- Problem statement: Exactly as they stand, write out all of the entries again.

═══

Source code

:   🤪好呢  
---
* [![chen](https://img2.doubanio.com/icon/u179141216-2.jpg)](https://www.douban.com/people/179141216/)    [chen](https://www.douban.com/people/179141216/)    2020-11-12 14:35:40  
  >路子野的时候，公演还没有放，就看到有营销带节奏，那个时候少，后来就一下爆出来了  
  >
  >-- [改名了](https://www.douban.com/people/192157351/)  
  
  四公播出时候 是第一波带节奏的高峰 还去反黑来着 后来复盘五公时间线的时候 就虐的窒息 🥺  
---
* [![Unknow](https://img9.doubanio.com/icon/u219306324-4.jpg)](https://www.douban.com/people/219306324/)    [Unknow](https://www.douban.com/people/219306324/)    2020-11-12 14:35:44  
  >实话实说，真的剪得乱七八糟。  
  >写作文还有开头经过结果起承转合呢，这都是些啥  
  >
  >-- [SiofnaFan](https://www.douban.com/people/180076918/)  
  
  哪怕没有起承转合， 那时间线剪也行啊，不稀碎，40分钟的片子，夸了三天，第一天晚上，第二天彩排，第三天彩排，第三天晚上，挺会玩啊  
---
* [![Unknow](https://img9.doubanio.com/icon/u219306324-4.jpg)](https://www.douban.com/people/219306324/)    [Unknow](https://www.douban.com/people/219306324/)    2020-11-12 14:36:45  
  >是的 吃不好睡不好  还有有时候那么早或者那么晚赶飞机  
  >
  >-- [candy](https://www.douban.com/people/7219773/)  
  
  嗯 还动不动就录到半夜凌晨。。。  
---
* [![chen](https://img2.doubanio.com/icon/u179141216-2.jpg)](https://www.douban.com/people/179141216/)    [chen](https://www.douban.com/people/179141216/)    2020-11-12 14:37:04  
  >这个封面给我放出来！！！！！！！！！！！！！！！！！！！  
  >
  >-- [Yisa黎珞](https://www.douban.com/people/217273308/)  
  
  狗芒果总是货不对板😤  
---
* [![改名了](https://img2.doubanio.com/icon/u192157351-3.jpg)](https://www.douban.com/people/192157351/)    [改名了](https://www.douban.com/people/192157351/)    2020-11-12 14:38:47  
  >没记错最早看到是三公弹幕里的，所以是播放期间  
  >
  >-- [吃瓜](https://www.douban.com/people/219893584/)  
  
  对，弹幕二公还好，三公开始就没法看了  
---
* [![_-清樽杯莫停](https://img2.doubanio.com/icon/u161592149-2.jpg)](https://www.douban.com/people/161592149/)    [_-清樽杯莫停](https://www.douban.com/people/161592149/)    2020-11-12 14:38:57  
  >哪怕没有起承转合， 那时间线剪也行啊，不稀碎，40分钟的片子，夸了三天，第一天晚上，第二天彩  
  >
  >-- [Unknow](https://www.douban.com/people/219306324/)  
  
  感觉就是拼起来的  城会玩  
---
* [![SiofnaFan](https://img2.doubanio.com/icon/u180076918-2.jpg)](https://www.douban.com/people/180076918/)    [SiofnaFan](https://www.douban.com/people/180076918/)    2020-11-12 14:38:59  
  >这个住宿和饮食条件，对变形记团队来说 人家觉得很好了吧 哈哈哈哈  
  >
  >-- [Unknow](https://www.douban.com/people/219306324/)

═══

- Response area:
Source code

:   🤪好呢  
---
* [![chen](https://img2.doubanio.com/icon/u179141216-2.jpg)](https://www.douban.com/people/179141216/)    [chen](https://www.douban.com/people/179141216/)    2020-11-12 14:35:40  
  >路子野的时候，公演还没有放，就看到有营销带节奏，那个时候少，后来就一下爆出来了  
  >
  >-- [改名了](https://www.douban.com/people/192157351/)  
  
  四公播出时候 是第一波带节奏的高峰 还去反黑来着 后来复盘五公时间线的时候 就虐的窒息 🥺  
---
* [![Unknow](https://img9.doubanio.com/icon/u219306324-4.jpg)](https://www.douban.com/people/219306324/)    [Unknow](https://www.douban.com/people/219306324/)    2020-11-12 14:35:44  
  >实话实说，真的剪得乱七八糟。  
  >写作文还有开头经过结果起承转合呢，这都是些啥  
  >
  >-- [SiofnaFan](https://www.douban.com/people/180076918/)  
  
  哪怕没有起承转合， 那时间线剪也行啊，不稀碎，40分钟的片子，夸了三天，第一天晚上，第二天彩排，第三天彩排，第三天晚上，挺会玩啊  
---
* [![Unknow](https://img9.doubanio.com/icon/u219306324-4.jpg)](https://www.douban.com/people/219306324/)    [Unknow](https://www.douban.com/people/219306324/)    2020-11-12 14:36:45  
  >是的 吃不好睡不好  还有有时候那么早或者那么晚赶飞机  
  >
  >-- [candy](https://www.douban.com/people/7219773/)  
  
  嗯 还动不动就录到半夜凌晨。。。  
---
* [![chen](https://img2.doubanio.com/icon/u179141216-2.jpg)](https://www.douban.com/people/179141216/)    [chen](https://www.douban.com/people/179141216/)    2020-11-12 14:37:04  
  >这个封面给我放出来！！！！！！！！！！！！！！！！！！！  
  >
  >-- [Yisa黎珞](https://www.douban.com/people/217273308/)  
  
  狗芒果总是货不对板😤  
---
* [![改名了](https://img2.doubanio.com/icon/u192157351-3.jpg)](https://www.douban.com/people/192157351/)    [改名了](https://www.douban.com/people/192157351/)    2020-11-12 14:38:47  
  >没记错最早看到是三公弹幕里的，所以是播放期间  
  >
  >-- [吃瓜](https://www.douban.com/people/219893584/)  
  
  对，弹幕二公还好，三公开始就没法看了  
---
* [![_-清樽杯莫停](https://img2.doubanio.com/icon/u161592149-2.jpg)](https://www.douban.com/people/161592149/)    [_-清樽杯莫停](https://www.douban.com/people/161592149/)    2020-11-12 14:38:57  
  >哪怕没有起承转合， 那时间线剪也行啊，不稀碎，40分钟的片子，夸了三天，第一天晚上，第二天彩  
  >
  >-- [Unknow](https://www.douban.com/people/219306324/)  
  
  感觉就是拼起来的  城会玩  
---
* [![SiofnaFan](https://img2.doubanio.com/icon/u180076918-2.jpg)](https://www.douban.com/people/180076918/)    [SiofnaFan](https://www.douban.com/people/180076918/)    2020-11-12 14:38:59  
  >这个住宿和饮食条件，对变形记团队来说 人家觉得很好了吧 哈哈哈哈  
  >
  >-- [Unknow](https://www.douban.com/people/219306324/)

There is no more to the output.